Wachovia CEO Pushed Out

Investor jitters are renewed as top guns at Wachovia and WaMu take the fall for bad risks and mortgage losses

By BW Staff, Associated Press, and S&P MarketScope

Two more big-bank executives are taking the fall for their mortgage losses. Wachovia (WB) Chief Executive Ken Thompson was pushed out as head of the nation's fourth-largest bank, and Washington Mutual (WM) said it is replacing Kerry Killinger as chairman. He remains CEO of the nation's largest savings and loan.

In its June 2 announcement, Seattle-based WaMu said independent director Stephen E. Frank will take over July 1 as chairman. The company described the move as one of several measures to strengthen corporate governance and return to profitability. But Killinger, 58, has been under mounting pressure over his bad bet on risky adjustable-rate mortgages. During the first quarter, WaMu lost more than $1.1 billion and set aside $3.5 billion to cover defaulted loans.
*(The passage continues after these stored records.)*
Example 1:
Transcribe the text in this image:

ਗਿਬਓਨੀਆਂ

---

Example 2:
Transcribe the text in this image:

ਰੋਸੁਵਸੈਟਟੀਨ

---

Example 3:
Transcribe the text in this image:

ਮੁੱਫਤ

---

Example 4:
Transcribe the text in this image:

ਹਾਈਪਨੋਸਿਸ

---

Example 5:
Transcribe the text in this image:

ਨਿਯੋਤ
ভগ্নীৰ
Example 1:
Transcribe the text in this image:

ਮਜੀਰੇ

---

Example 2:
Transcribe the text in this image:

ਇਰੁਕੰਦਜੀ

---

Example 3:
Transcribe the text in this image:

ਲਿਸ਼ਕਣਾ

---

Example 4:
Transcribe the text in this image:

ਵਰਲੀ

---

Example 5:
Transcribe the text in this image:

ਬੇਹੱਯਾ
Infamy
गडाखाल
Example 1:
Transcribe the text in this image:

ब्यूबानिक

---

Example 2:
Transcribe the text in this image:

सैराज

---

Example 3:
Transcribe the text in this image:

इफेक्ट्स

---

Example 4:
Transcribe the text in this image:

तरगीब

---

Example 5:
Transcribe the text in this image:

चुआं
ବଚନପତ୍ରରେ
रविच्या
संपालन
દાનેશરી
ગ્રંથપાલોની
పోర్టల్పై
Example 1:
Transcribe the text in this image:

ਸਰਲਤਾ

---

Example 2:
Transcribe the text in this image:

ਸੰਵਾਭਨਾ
Frank is 66 and has served on WaMu's board since 1997.

Wachovia's Thompson joins Stanley O'Neal at Merrill Lynch (MER) and Charles Prince at Citigroup (C), who both presided over huge losses from exposure to bad mortgages and were subsequently forced from their perches at the top of Wall Street institutions. The board of the Charlotte (N.C.)-based bank said it asked Thompson, 58, to retire and replaced him on an interim basis with Chairman Lanty Smith. Smith replaced Thompson as chairman last month in a move the bank said "strengthens independent leadership" at the company.
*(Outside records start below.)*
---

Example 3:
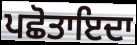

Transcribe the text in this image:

ਪਛੋਤਾਇਦਾ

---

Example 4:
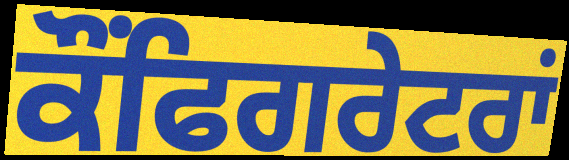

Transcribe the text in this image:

ਕੌਂਫਿਗਰੇਟਰਾਂ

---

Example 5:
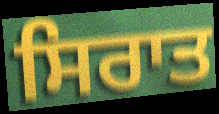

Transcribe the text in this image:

ਸਿਰਾਤ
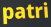
patri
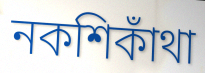
নকশিকাঁথা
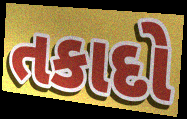
તકાદો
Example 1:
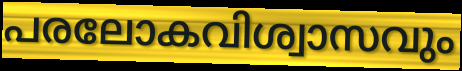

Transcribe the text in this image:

പരലോകവിശ്വാസവും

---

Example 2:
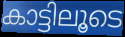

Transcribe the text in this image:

കാട്ടിലൂടെ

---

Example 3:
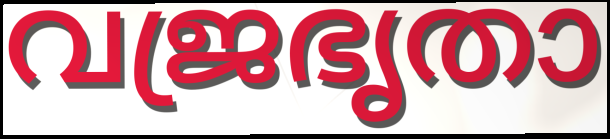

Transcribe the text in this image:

വജ്രഭൃതാ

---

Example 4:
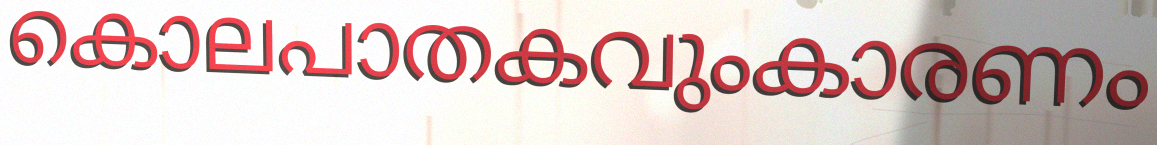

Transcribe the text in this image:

കൊലപാതകവുംകാരണം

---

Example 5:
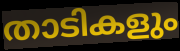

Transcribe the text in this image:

താടികളും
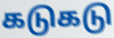
கடுகடு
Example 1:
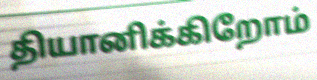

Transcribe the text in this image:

தியானிக்கிறோம்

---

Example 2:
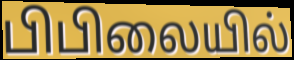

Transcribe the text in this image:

பிபிலையில்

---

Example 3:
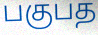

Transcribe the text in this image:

பகுபத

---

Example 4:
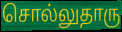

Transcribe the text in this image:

சொல்லுதாரு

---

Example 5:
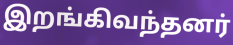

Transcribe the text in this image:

இறங்கிவந்தனர்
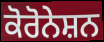
ਕੋਰੋਨੇਸ਼ਨ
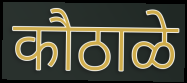
कौठाळे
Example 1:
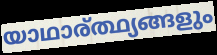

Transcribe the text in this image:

യാഥാര്ത്ഥ്യങ്ങളും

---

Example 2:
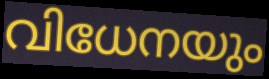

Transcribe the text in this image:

വിധേനയും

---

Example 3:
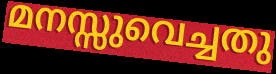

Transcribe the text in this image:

മനസ്സുവെച്ചതു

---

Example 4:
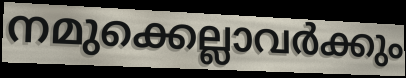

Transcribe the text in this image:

നമുക്കെല്ലാവർക്കും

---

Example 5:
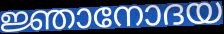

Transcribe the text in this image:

ജ്ഞാനോദയ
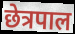
छेत्रपाल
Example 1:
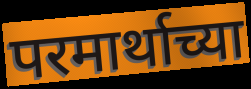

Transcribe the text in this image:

परमार्थाच्या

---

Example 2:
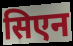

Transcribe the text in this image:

सिएन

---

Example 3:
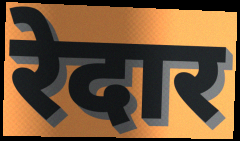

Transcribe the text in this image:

रेदार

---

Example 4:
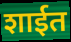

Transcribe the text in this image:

शाईत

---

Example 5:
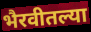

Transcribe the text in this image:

भैरवीतल्या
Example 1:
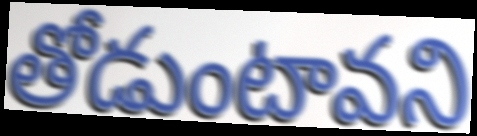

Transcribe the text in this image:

తోడుంటావని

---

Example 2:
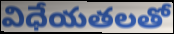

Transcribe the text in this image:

విధేయతలతో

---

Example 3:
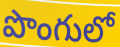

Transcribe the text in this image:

పొంగులో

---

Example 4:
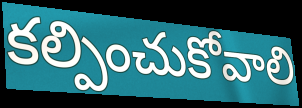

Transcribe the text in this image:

కల్పించుకోవాలి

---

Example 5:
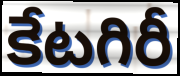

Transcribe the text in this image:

కేటగిరీ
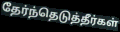
தேர்ந்தெடுத்தீர்கள்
A Sign of More Bad News to Come

Wachovia shares sank 4.4% in mid-morning trading on June 2, to $22.75. WaMu fell 1.2%, to $8.91. The shakeups renewed investor jitters about the U.S. financial sector after a period of relative calm. The S&P Diversified Banks index dropped more than 2% in mid-morning trading. The unease spread to the broader stock market, with the blue-chip Dow Jones industrial average down 150 points, or more than 1%, to 12,488.
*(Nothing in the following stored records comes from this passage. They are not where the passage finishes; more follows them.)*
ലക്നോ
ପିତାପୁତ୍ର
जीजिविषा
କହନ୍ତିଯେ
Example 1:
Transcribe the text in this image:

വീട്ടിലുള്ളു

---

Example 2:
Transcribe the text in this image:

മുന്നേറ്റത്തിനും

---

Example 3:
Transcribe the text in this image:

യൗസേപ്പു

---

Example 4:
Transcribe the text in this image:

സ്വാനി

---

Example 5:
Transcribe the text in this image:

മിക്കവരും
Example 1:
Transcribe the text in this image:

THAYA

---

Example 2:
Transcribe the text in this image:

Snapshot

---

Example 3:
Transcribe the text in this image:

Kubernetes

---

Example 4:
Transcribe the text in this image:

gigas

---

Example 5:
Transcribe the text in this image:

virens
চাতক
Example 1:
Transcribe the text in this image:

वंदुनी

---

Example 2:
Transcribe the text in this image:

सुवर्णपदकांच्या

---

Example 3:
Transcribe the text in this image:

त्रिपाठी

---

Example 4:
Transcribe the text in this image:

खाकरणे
"We view Wachovia's announcement this morning to remove CEO Ken Thompson as a sign that more bad news will be forthcoming [when the company reports second-quarter results]", wrote Morgan Keegan analyst Robert Patten in a June 2 note to clients. "We would not be surprised to see some more changes among the top ranks at Wachovia over the coming months."

Smith said Monday there were no other senior management changes planned. He said Thompson's exit was precipitated by no single event, but rather a "series of previously disclosed setbacks." Wachovia posted a $393 million first-quarter loss and a 41% cut to its dividend. The longtime bank executive's credibility was damaged further when he said the bank's roughly $25 billion purchase of home lender Golden West Financial, a deal he made at the height of the nation's housing bubble in 2006, was on solid footing.

A Long and Respected Tenure

Thompson later acknowledged the timing of the deal "was not the best," and Wachovia was forced to set aside $2.8 billion earlier this year to cover losses with problem loans. Meanwhile, Wachovia's share price has tumbled from its 52-week high of $54.95.

In a conference call with reporters on June 2, Smith said, "It's been our hope and expectation that Ken would serve for several more years. We certainly wanted Ken to succeed. This is earlier than any of us wanted or chose." In a statement issued by the bank, Thompson said, "It has been an honor to serve this great company for 32 years and to lead it for the past eight years." Smith has been a director since 1987, a lead independent director since 2000, and served as chairman of Wachovia's executive committee. He is chairman and CEO of Tippet Capital, a merchant bank in Raleigh.

Early Leader in Adjustable Rates

At WaMu's annual meeting on Apr. 16, Killinger had urged shareholders to show some "faith" in the struggling thrift. But WaMu's shares have plunged 35% since the start of the year. In January, the bank reported a loss of $1.87 billion for the fourth quarter. The company cut its dividend, slashed thousands of jobs, and sought additional sources of capital. In early April, WaMu announced it was getting out of the business of home lending through independent mortgage brokers and said it had lined up a $7 billion cash infusion from private equity firm TPG.

WaMu, which has 2,500 banks nationwide, began life as a lender in Seattle in 1889. It made its first home loan, for $700, the following year. Under Killinger, WaMu made dozens of acquisitions, including such large regional lenders as New York's Dime Savings and California's Great Western Financial. The 1999 acquisition of Long Beach Mortgage made WaMu a big player in the risky business of making subprime loans to borrowers with poor credit histories.

WaMu was an early leader in the industry's push to offer adjustable-rate mortgages, in particular ones that gave borrowers the option to roll a monthly interest payment on top of the principal of the loan. Once the second-largest mortgage lender in the U.S., the company fell to sixth place overall last year as it began throttling back on mortgage loans. Killinger announced plans to focus more on credit-card lending and banking services for small businesses.